▸ WORK ORDER: Copy out the text from the records below, changing each "Loricaridos" to "Loricáridos" and keeping everything else as it is. Leave the pictures out.

++++ RECORD EXTRACTS

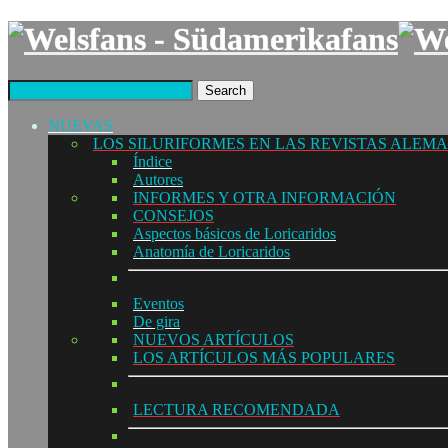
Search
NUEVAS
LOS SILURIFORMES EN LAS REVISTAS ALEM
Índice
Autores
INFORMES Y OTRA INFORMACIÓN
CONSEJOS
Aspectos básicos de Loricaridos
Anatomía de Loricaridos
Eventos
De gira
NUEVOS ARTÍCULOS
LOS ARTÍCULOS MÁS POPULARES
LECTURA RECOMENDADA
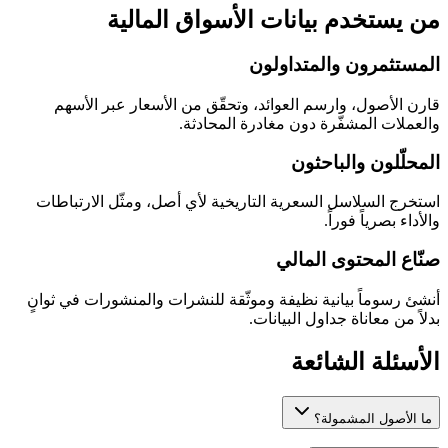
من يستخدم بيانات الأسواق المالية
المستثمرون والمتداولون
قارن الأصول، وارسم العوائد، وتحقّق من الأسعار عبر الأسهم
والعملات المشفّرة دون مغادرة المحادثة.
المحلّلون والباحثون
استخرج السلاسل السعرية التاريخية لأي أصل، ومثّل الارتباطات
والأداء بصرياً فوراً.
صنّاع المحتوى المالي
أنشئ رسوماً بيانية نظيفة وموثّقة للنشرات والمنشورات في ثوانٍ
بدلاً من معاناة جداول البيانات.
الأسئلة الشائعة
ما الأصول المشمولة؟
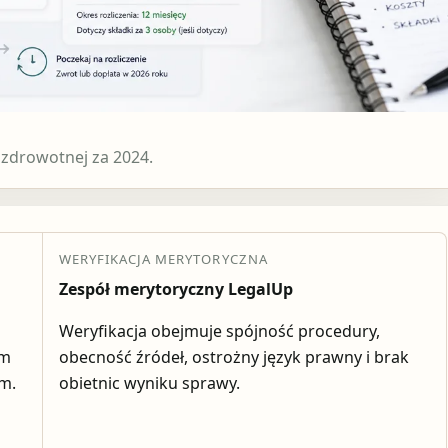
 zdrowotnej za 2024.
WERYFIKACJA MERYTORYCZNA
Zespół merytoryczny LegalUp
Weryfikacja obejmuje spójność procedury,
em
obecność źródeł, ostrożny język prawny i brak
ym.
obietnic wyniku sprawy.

++++++++

▸ TASK RESULT:
Search
NUEVAS
LOS SILURIFORMES EN LAS REVISTAS ALEM
Índice
Autores
INFORMES Y OTRA INFORMACIÓN
CONSEJOS
Aspectos básicos de Loricáridos
Anatomía de Loricáridos
Eventos
De gira
NUEVOS ARTÍCULOS
LOS ARTÍCULOS MÁS POPULARES
LECTURA RECOMENDADA
من يستخدم بيانات الأسواق المالية
المستثمرون والمتداولون
قارن الأصول، وارسم العوائد، وتحقّق من الأسعار عبر الأسهم
والعملات المشفّرة دون مغادرة المحادثة.
المحلّلون والباحثون
استخرج السلاسل السعرية التاريخية لأي أصل، ومثّل الارتباطات
والأداء بصرياً فوراً.
صنّاع المحتوى المالي
أنشئ رسوماً بيانية نظيفة وموثّقة للنشرات والمنشورات في ثوانٍ
بدلاً من معاناة جداول البيانات.
الأسئلة الشائعة
ما الأصول المشمولة؟
 zdrowotnej za 2024.
WERYFIKACJA MERYTORYCZNA
Zespół merytoryczny LegalUp
Weryfikacja obejmuje spójność procedury,
em
obecność źródeł, ostrożny język prawny i brak
ym.
obietnic wyniku sprawy.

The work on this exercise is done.